— Start Input material —

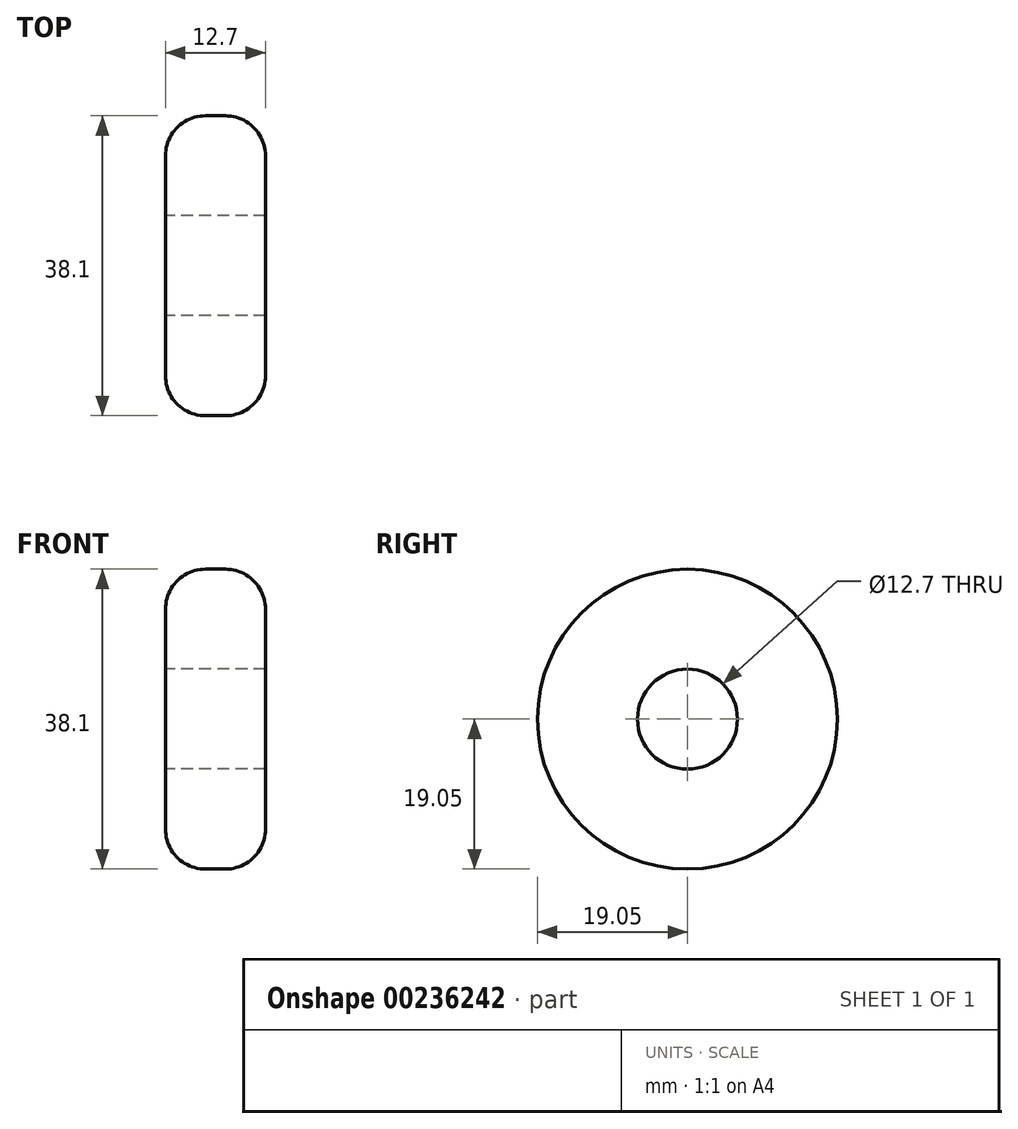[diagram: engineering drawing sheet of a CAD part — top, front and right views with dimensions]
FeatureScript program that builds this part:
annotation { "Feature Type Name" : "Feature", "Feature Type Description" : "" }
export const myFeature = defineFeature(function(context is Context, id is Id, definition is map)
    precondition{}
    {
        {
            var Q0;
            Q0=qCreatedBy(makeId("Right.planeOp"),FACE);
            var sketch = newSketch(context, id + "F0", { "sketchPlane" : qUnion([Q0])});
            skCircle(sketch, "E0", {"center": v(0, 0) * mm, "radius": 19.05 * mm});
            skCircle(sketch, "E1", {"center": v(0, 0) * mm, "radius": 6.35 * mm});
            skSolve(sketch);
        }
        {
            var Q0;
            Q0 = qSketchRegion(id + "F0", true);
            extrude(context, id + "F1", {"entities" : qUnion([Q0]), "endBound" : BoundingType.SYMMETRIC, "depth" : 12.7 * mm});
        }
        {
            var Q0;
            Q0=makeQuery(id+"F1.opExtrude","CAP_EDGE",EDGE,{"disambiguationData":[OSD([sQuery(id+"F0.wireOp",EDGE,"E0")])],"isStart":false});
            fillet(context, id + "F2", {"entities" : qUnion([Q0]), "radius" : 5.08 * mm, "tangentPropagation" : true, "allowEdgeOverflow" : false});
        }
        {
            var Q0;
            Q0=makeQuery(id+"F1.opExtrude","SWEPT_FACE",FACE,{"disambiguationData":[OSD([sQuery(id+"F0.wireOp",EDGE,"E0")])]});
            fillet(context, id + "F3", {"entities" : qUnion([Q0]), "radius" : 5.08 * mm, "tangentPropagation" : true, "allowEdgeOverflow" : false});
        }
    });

— End Input material —
— Start Input material —

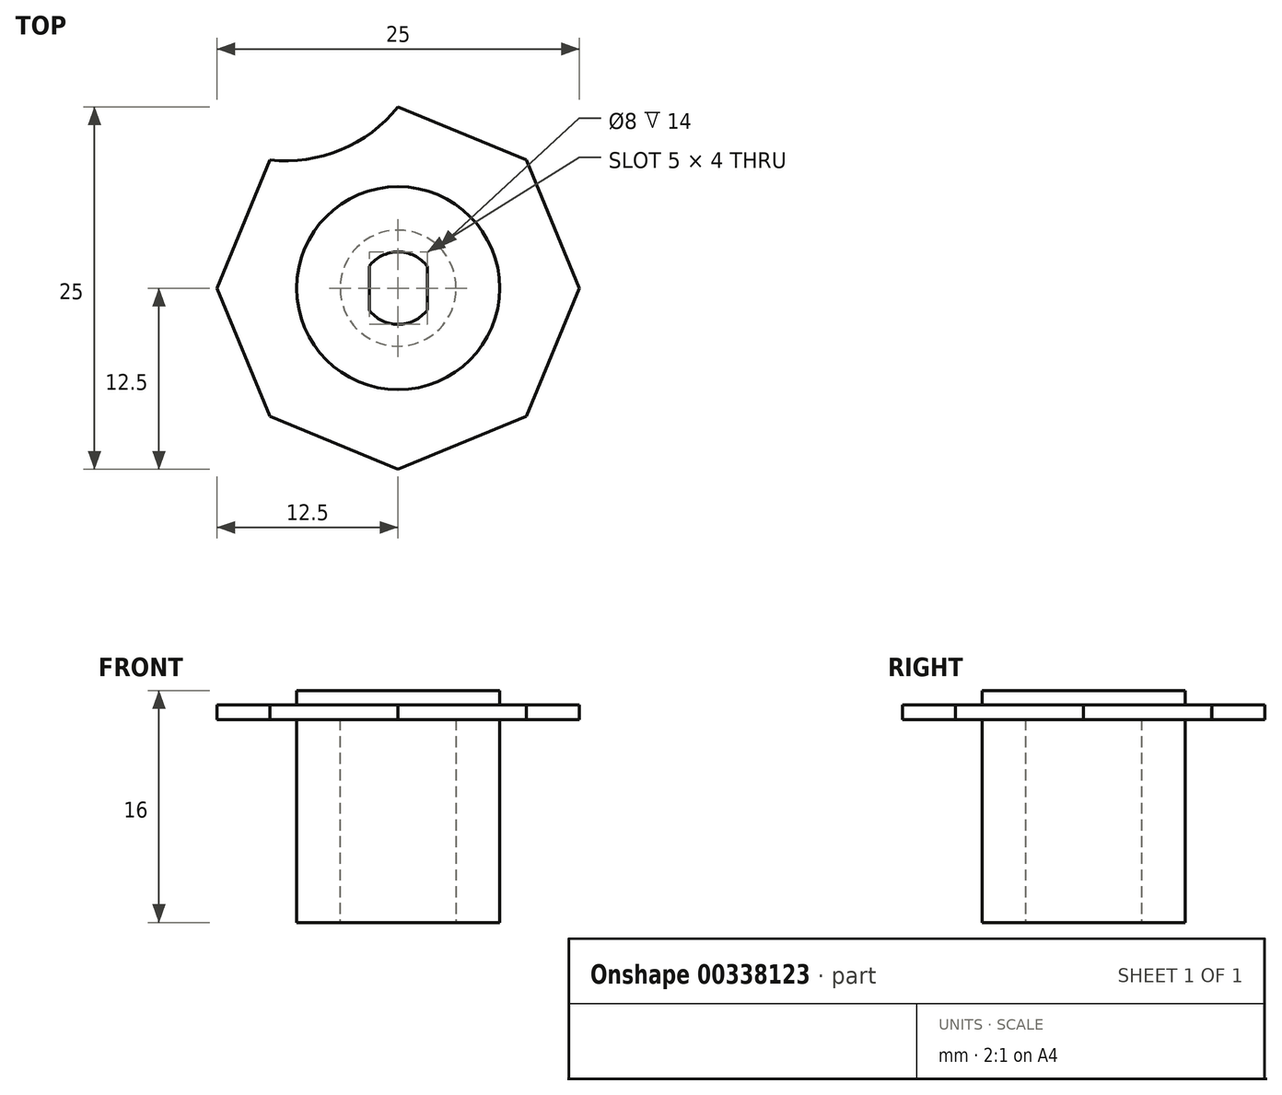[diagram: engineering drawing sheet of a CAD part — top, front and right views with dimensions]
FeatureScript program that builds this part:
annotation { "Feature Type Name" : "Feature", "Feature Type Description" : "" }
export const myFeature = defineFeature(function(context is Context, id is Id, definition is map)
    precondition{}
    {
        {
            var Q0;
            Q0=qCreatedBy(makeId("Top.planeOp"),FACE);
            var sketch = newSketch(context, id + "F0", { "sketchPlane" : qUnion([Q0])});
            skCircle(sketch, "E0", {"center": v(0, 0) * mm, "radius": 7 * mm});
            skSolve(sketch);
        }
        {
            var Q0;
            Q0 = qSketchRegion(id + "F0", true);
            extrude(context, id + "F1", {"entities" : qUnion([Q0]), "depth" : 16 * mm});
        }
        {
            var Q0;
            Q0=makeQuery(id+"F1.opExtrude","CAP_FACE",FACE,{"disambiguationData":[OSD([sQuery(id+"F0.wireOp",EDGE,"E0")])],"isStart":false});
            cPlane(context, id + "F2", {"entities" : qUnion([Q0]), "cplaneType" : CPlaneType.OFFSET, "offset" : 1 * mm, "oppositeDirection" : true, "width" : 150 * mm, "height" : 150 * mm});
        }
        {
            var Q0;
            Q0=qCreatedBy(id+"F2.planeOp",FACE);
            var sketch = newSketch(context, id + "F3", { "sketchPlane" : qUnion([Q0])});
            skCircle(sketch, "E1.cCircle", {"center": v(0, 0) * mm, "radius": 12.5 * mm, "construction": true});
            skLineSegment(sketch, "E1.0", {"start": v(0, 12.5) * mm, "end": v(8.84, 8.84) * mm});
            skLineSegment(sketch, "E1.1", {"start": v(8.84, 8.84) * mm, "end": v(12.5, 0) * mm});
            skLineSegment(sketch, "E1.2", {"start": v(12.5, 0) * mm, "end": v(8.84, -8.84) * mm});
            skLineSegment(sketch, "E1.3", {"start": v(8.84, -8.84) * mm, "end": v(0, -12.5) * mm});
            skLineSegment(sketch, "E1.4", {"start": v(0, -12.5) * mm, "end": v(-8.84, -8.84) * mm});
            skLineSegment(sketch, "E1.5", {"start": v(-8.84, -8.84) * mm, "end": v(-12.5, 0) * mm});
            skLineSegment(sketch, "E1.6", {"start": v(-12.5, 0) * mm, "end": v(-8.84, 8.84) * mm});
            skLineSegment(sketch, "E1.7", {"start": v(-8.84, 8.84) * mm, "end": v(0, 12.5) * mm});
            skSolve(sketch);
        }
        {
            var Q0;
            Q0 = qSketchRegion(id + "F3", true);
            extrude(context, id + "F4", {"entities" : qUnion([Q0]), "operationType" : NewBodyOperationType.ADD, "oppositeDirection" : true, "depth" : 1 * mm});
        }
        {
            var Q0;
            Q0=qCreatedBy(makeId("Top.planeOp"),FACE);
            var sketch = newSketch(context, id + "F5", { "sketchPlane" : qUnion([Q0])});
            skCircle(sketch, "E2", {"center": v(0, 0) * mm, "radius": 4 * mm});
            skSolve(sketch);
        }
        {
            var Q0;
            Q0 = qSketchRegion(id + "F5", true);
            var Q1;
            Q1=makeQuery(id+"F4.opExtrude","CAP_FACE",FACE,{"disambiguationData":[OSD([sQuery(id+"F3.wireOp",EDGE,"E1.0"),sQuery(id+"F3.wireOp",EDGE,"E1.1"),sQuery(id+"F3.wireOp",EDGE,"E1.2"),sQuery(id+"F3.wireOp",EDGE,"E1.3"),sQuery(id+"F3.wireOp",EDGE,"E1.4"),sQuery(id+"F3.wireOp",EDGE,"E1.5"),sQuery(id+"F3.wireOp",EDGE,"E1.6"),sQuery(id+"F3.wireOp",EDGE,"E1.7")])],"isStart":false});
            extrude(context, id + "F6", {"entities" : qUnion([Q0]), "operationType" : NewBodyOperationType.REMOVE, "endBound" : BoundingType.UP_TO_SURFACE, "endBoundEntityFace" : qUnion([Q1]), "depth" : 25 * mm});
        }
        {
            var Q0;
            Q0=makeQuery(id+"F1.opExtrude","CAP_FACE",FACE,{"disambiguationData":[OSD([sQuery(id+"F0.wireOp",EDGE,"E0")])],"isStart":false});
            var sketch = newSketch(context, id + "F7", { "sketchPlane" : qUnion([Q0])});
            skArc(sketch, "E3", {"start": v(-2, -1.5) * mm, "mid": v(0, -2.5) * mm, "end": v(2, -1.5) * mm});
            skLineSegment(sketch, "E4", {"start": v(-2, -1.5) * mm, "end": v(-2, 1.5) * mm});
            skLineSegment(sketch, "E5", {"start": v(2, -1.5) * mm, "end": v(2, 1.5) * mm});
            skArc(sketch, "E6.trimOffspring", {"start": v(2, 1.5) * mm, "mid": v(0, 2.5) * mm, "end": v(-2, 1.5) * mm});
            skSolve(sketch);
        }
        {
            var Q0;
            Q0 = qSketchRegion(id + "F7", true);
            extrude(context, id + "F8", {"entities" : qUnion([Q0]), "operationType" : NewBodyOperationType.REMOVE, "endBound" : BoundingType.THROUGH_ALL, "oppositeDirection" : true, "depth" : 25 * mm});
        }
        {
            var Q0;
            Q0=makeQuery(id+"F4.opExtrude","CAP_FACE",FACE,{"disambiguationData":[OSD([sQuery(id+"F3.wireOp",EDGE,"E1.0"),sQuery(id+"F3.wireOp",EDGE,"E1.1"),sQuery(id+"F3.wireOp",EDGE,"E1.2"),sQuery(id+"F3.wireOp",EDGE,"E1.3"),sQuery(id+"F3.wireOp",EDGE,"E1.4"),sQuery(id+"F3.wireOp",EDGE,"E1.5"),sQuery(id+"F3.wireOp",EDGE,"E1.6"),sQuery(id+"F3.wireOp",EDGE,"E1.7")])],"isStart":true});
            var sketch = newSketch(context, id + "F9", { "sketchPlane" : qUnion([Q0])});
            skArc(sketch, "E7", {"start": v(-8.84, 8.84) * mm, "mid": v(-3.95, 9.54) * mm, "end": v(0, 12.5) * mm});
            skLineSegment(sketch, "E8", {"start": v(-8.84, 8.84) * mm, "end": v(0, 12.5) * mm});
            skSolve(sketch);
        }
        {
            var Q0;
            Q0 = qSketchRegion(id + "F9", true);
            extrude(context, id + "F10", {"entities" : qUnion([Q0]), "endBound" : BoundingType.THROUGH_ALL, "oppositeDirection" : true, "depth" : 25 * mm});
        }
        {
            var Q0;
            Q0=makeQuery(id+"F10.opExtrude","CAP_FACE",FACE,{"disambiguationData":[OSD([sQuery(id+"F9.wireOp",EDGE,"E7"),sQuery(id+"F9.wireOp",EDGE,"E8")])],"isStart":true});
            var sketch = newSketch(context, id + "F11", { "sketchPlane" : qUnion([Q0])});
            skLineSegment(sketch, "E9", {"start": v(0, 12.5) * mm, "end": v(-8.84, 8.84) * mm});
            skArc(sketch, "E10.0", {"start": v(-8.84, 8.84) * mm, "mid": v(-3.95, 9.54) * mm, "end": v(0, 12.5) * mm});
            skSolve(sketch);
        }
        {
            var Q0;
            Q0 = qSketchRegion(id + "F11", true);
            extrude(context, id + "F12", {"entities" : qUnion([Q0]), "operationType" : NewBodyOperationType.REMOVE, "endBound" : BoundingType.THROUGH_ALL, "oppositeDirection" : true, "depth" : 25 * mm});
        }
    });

— End Input material —

The exercise: From the records above, copy out every line that contains the string "tangentPropagation".

The response:
            fillet(context, id + "F2", {"entities" : qUnion([Q0]), "radius" : 5.08 * mm, "tangentPropagation" : true, "allowEdgeOverflow" : false});
            fillet(context, id + "F3", {"entities" : qUnion([Q0]), "radius" : 5.08 * mm, "tangentPropagation" : true, "allowEdgeOverflow" : false});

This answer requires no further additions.